===== Material for the task =====

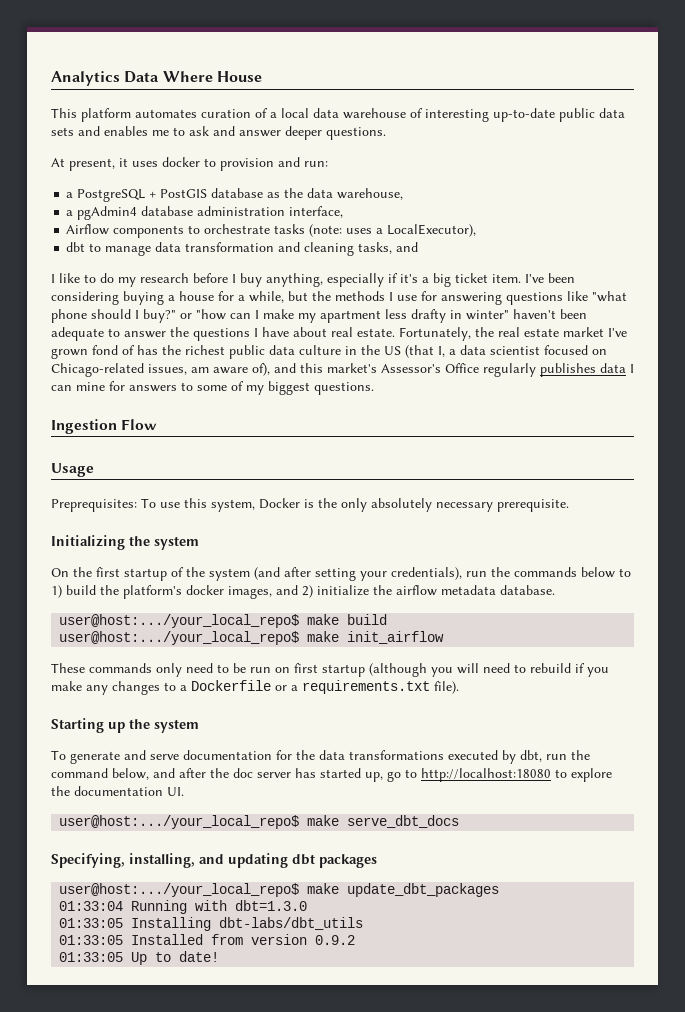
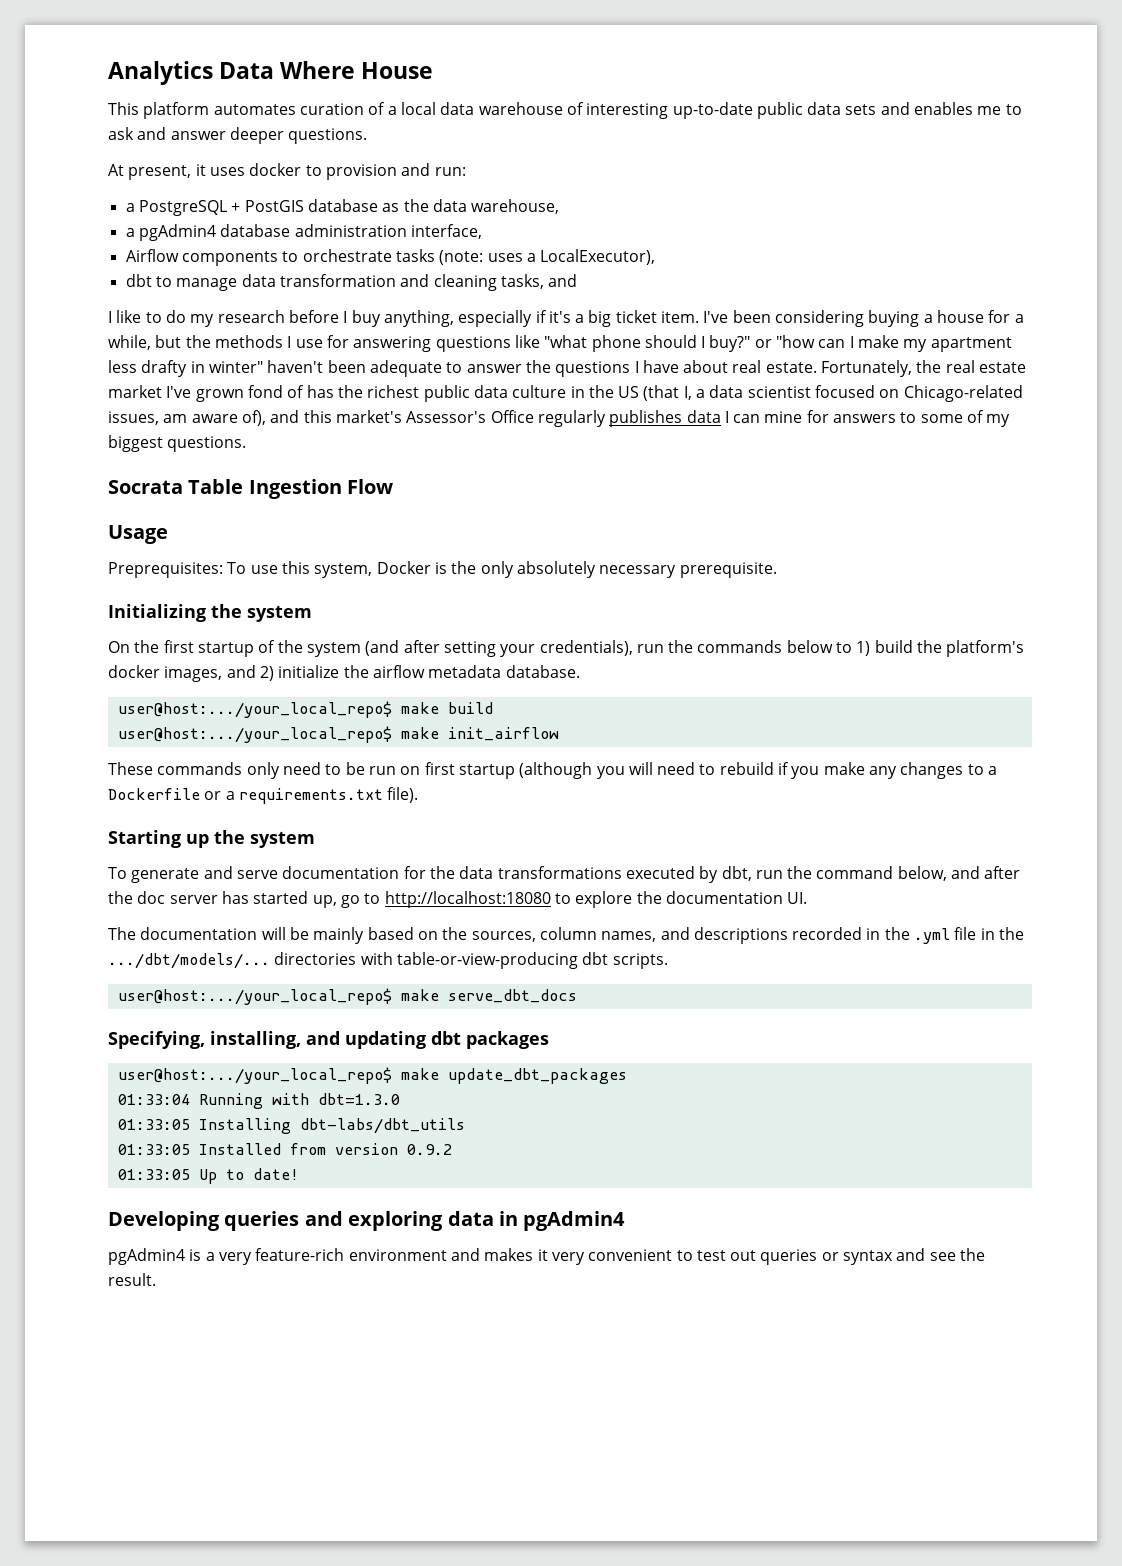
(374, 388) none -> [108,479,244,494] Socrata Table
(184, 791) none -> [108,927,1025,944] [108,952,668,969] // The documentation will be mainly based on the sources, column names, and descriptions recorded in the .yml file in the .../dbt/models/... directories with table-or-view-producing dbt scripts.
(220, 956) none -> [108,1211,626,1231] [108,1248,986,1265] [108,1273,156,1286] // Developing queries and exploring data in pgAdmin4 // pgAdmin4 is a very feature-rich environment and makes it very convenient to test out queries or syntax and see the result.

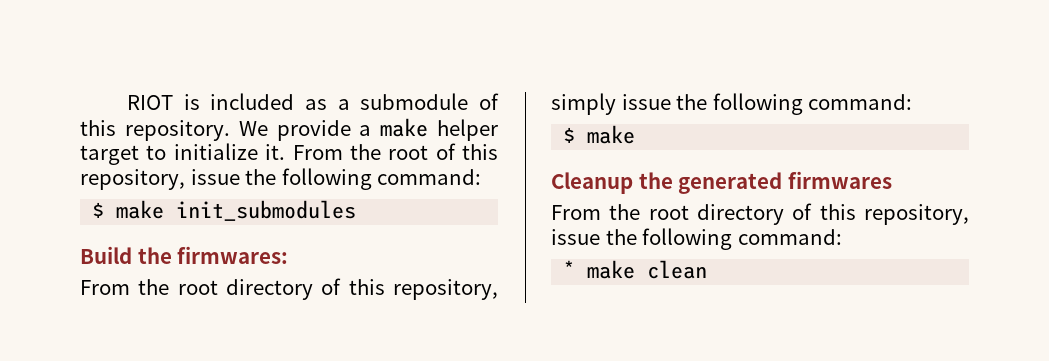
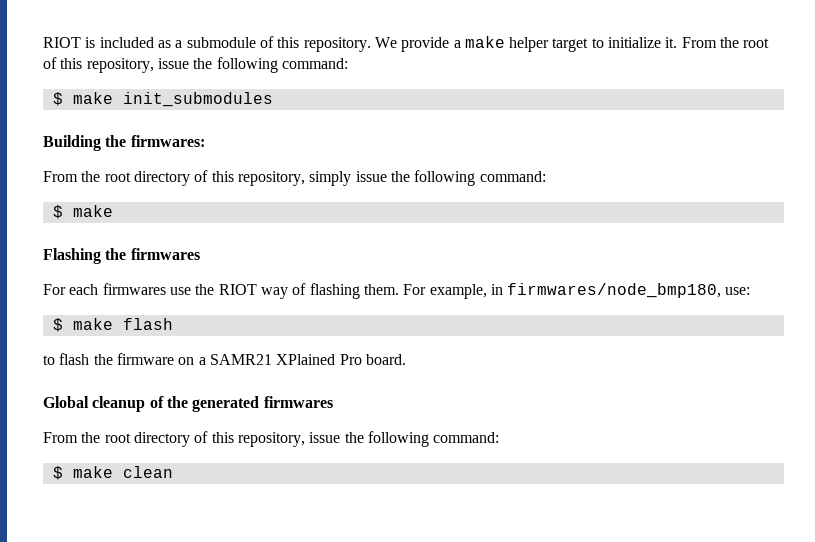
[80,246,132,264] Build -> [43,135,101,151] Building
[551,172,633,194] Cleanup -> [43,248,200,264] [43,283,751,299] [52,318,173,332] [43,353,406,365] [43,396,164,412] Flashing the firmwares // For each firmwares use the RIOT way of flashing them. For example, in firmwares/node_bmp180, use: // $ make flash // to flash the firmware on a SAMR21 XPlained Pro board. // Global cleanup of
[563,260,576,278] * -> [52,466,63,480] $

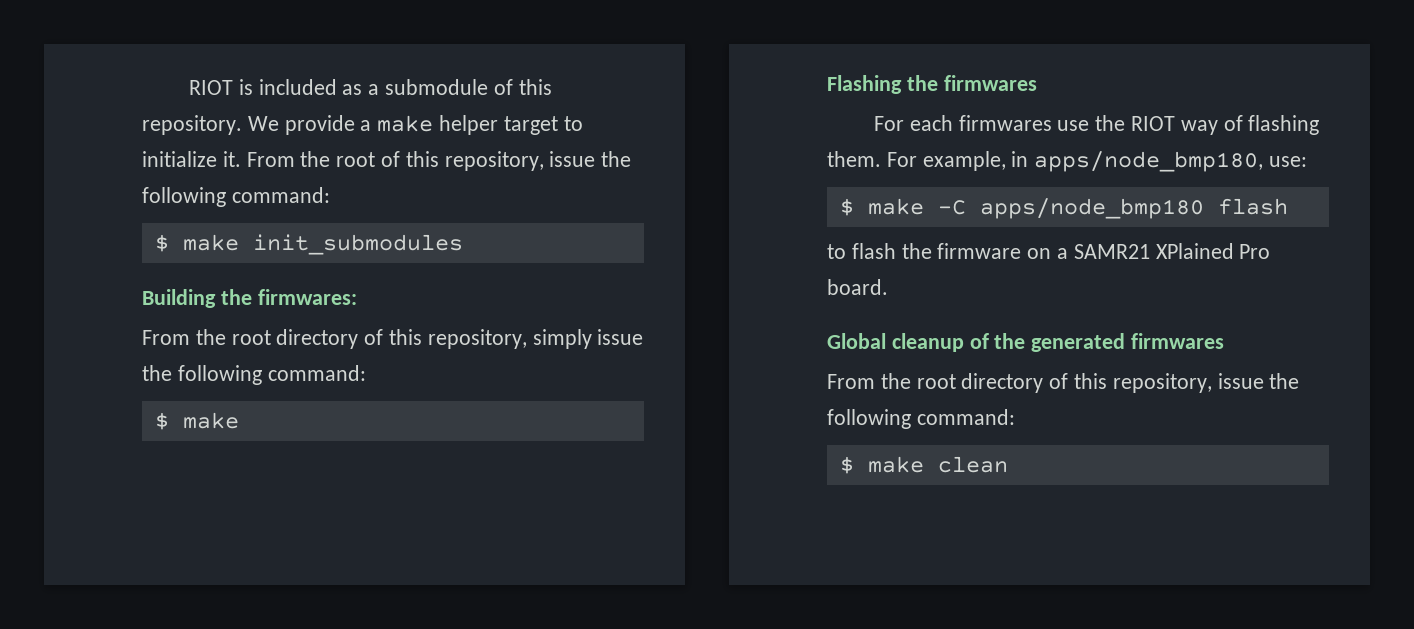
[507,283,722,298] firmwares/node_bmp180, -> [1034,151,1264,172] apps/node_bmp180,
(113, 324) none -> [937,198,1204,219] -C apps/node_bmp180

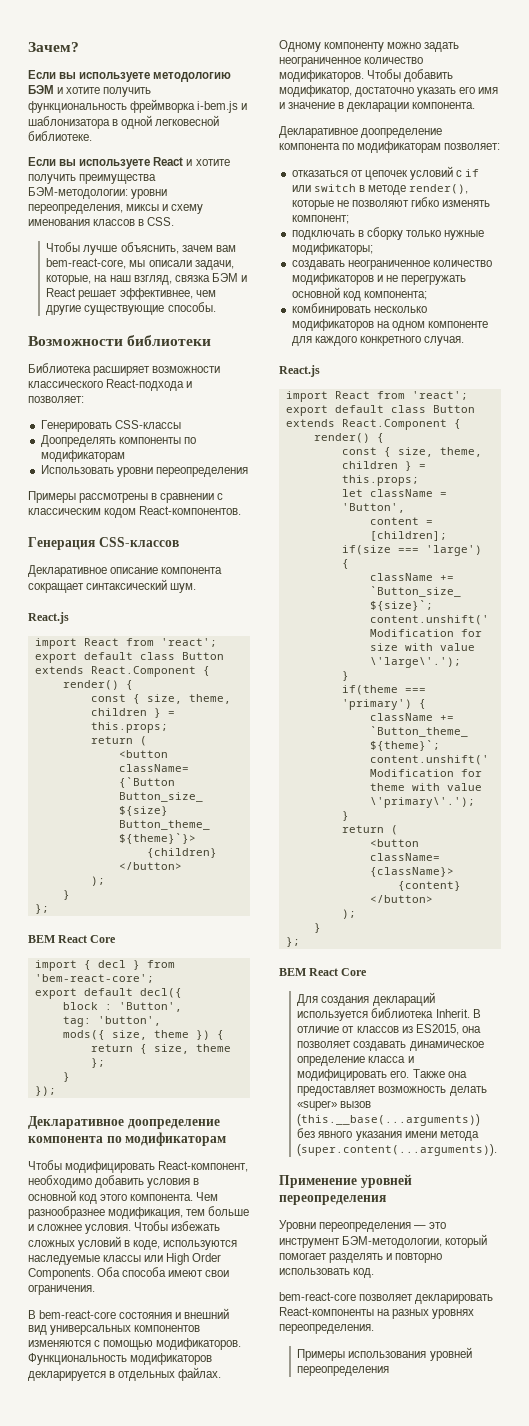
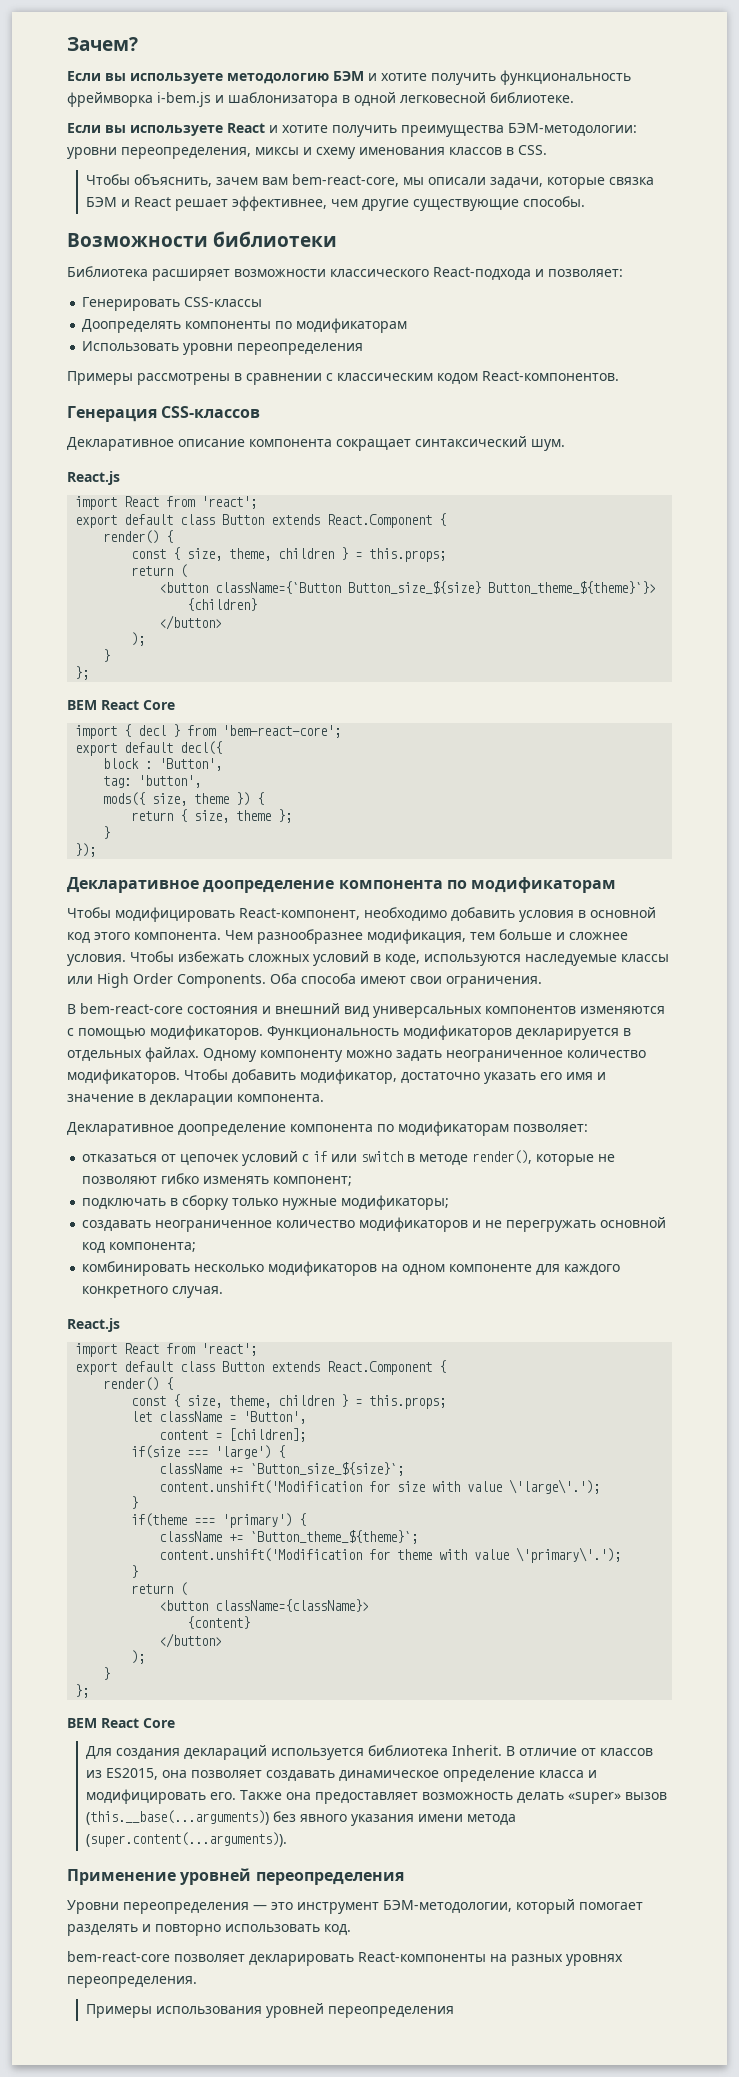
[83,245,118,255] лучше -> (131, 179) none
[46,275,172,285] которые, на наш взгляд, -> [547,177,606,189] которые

=====

■ Description of the task:
Pictures excluded, repeat the records exactly from their opening line through the line containing "[551,172,633,194] Cleanup ->".

■ Solution below:
(374, 388) none -> [108,479,244,494] Socrata Table
(184, 791) none -> [108,927,1025,944] [108,952,668,969] // The documentation will be mainly based on the sources, column names, and descriptions recorded in the .yml file in the .../dbt/models/... directories with table-or-view-producing dbt scripts.
(220, 956) none -> [108,1211,626,1231] [108,1248,986,1265] [108,1273,156,1286] // Developing queries and exploring data in pgAdmin4 // pgAdmin4 is a very feature-rich environment and makes it very convenient to test out queries or syntax and see the result.

[80,246,132,264] Build -> [43,135,101,151] Building
[551,172,633,194] Cleanup -> [43,248,200,264] [43,283,751,299] [52,318,173,332] [43,353,406,365] [43,396,164,412] Flashing the firmwares // For each firmwares use the RIOT way of flashing them. For example, in firmwares/node_bmp180, use: // $ make flash // to flash the firmware on a SAMR21 XPlained Pro board. // Global cleanup of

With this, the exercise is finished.